On Monday, commercial insurer Cigna said it is no longer requiring prior authorization for certain CT exams, including those involving the heart, coronary arteries and bypass grafts with contrast.
Prior authorization is also eliminated for 3D image post-processing, including the evaluation of cardiac structure and function, as well as venous structures, if performed.
Cigna is also removing the requirement for fractional flow reserve-CT. Noninvasive fractional flow reserve derived from coronary CT angiography is increasingly used in patients with coronary artery disease as a gatekeeper to the catheterization lab.
WHAT’S THE IMPACT
The change removes pre-authorization requirements for CPT code 75574 in all markets with Cigna eviCore healthcare except for Hawaii, Puerto Rico and Guam. For coverage under the new policy, patients must have both stable chest pain and an intermediate risk of coronary artery disease — for example, suspected or presumed stable ischemic heart disease.

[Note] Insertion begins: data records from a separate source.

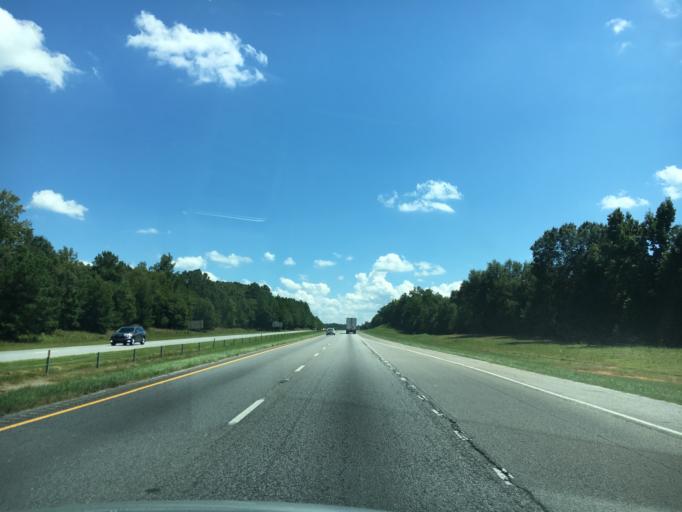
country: US
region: South Carolina
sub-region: Spartanburg County
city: Roebuck
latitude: 34.8340
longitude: -81.9692
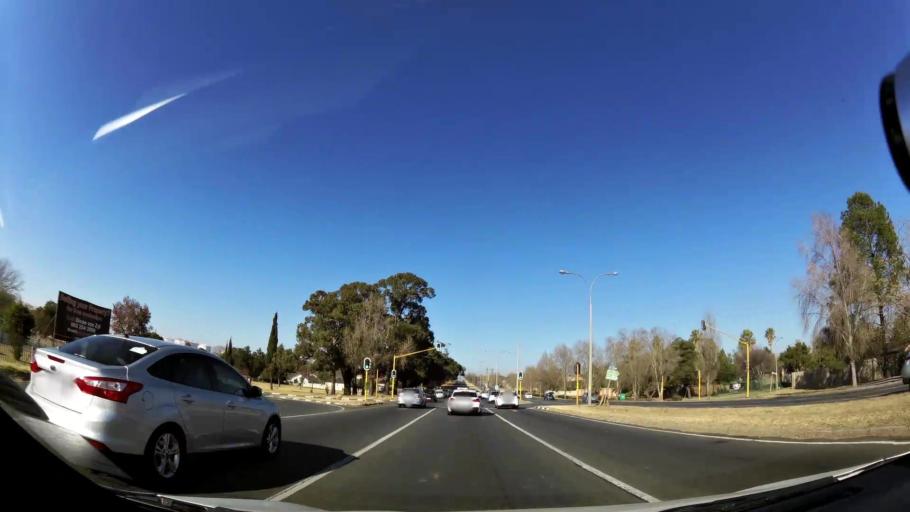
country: ZA
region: Gauteng
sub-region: Ekurhuleni Metropolitan Municipality
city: Germiston
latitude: -26.2922
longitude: 28.1192
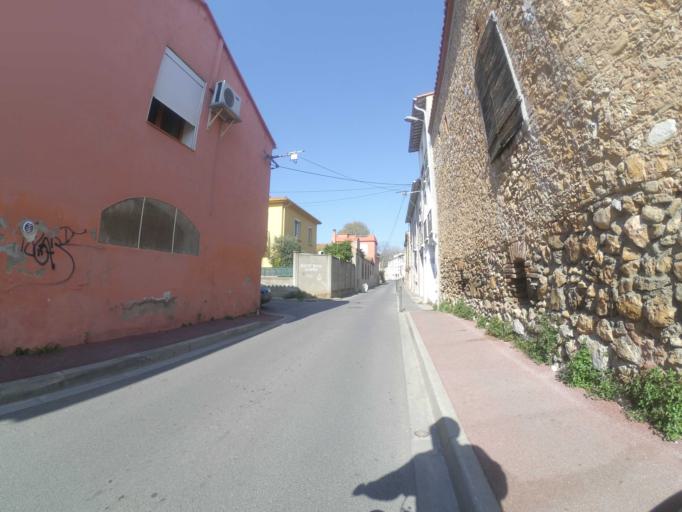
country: FR
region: Languedoc-Roussillon
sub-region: Departement des Pyrenees-Orientales
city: Thuir
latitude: 42.6317
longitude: 2.7554
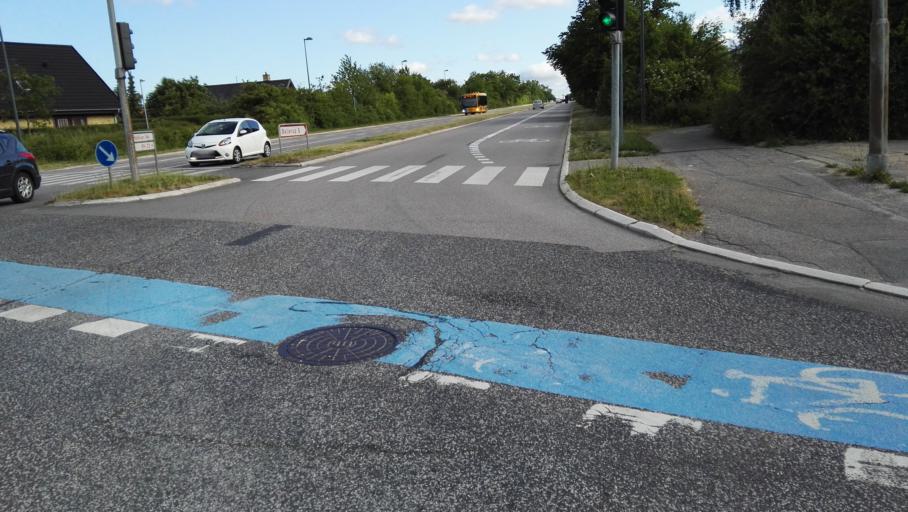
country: DK
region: Capital Region
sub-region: Ballerup Kommune
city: Ballerup
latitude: 55.7123
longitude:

The move drew praise from at least one industry organization, the Society of Cardiovascular Computed Tomography.
“The favorable policy update shows that Cigna recognizes the use of CTA and FFR-CT as a front-line test which can lead to improved patient outcomes.” said Dr. Dustin Thomas, SCCT’s advocacy committee chair.
Prior authorization is a utilization management process used by some health insurance companies to determine if they will cover a prescribed procedure, service or medication. The process is intended to act as a safety and cost-saving measure, although it has received criticism from physicians for being costly and time-consuming.
THE LARGER TREND
Just last month, the Centers for Medicare and Medicaid Services finalized its interoperability and prior authorization rule, requiring Medicaid, CHIP and individual market Qualified Health Plans payers to build, implement and maintain application programming interfaces (APIs) that can enable provider access to their patients’ data and streamline the prior authorization process.
America’s Health Insurance Plans spoke out against the rule in a statement from president and CEO Matt Eyles, blasting CMS for rushing the finalization of the rule and saying it was “shabbily and hastily constructed.” It compared the rule to putting “a plane in the air before the wings are bolted on” because insurers are required to build these technologies without the necessary instructions.
The American Hospital Association applauded the efforts to remove barriers to patient care by streamlining the prior authorization process, but it was disappointed that Medicare Advantage plans were left out.